━━━ Exercise material ━━━
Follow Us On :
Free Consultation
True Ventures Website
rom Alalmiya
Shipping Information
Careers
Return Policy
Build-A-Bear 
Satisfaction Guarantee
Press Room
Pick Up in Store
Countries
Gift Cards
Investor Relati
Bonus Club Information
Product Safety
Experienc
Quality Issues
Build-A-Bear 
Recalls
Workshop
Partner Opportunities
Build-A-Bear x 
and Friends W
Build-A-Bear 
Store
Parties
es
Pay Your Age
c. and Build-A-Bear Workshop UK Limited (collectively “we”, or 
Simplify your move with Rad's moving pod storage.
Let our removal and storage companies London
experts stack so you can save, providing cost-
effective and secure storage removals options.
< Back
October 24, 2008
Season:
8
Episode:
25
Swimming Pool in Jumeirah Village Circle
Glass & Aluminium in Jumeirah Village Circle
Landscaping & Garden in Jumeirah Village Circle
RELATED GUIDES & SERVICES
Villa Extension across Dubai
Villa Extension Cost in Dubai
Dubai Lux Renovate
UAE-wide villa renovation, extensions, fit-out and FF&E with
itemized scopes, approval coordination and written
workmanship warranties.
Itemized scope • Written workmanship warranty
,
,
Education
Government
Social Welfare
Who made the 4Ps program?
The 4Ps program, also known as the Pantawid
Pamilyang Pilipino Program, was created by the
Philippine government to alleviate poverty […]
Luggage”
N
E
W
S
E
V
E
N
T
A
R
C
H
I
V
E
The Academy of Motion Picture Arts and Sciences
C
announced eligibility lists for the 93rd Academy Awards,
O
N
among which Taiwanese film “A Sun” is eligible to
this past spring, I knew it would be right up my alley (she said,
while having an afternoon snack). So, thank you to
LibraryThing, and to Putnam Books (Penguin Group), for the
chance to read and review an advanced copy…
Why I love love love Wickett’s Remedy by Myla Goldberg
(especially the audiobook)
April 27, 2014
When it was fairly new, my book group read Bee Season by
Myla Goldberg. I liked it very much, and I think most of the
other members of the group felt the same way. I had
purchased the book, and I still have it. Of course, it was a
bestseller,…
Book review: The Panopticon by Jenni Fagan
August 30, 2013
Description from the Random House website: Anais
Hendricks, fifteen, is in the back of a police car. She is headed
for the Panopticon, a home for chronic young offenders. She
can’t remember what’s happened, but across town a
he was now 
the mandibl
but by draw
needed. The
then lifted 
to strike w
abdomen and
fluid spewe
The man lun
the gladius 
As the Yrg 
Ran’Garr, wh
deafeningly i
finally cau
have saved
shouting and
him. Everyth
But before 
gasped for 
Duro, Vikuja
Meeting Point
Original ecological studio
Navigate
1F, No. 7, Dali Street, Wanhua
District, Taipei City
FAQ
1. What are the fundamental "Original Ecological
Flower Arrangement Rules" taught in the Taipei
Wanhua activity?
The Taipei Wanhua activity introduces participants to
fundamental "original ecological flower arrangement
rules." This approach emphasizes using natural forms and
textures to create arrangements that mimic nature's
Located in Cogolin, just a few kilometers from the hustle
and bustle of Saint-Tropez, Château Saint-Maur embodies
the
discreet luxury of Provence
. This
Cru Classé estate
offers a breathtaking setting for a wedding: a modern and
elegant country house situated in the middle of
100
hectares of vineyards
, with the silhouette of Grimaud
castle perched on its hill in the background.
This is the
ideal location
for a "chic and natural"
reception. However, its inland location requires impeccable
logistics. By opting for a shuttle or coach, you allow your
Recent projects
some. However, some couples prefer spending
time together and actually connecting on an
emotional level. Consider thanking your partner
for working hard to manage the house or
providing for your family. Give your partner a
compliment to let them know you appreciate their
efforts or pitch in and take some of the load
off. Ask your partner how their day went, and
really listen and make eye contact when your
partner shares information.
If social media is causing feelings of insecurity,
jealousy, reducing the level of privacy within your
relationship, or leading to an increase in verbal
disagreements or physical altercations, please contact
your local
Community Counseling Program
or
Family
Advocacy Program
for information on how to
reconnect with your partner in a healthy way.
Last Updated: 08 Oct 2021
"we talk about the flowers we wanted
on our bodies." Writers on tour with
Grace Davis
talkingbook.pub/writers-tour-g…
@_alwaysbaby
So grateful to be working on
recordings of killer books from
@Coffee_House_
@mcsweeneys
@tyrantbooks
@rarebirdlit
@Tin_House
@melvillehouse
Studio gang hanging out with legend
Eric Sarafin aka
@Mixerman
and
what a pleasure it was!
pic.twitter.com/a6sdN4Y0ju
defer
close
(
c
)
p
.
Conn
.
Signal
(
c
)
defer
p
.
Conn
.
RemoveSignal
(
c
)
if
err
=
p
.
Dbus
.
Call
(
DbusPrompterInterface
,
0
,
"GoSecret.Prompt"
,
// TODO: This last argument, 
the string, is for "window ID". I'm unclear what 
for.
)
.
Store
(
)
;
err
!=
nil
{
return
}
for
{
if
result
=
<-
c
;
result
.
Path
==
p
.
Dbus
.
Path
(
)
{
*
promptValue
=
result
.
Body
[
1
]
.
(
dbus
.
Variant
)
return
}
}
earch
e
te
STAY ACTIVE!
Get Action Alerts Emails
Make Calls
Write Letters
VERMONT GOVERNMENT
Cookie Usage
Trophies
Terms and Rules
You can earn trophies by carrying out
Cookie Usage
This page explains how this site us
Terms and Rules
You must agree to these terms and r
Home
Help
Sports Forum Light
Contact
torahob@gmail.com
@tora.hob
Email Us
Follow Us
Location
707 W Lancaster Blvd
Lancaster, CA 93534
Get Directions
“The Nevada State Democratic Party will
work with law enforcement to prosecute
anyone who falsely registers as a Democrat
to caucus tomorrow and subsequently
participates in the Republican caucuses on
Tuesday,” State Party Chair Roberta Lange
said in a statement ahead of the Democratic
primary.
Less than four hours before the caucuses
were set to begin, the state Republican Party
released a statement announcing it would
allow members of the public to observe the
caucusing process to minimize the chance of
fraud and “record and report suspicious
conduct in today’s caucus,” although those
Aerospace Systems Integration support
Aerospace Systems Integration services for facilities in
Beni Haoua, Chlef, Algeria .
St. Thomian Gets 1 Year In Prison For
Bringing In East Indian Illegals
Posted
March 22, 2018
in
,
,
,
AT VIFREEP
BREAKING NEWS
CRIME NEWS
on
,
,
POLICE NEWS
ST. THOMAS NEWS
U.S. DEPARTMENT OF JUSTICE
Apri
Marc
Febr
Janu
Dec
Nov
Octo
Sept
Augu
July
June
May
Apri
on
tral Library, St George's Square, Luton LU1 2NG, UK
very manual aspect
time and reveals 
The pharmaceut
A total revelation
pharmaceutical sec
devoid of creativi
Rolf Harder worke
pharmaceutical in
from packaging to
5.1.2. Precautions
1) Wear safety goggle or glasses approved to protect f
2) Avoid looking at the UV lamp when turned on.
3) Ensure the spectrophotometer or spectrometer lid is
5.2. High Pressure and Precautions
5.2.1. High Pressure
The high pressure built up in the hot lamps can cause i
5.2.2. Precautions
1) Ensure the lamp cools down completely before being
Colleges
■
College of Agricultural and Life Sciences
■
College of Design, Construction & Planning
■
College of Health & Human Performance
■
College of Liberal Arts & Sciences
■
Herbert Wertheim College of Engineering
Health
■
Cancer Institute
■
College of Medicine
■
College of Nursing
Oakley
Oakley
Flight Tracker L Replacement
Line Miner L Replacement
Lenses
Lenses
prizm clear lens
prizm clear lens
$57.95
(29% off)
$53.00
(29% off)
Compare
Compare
━━━
§ Exercise brief: Find the lines above that contain the word "Academy" and copy each one.

§ Solution for this exercise:
The Academy of Motion Picture Arts and Sciences
announced eligibility lists for the 93rd Academy Awards,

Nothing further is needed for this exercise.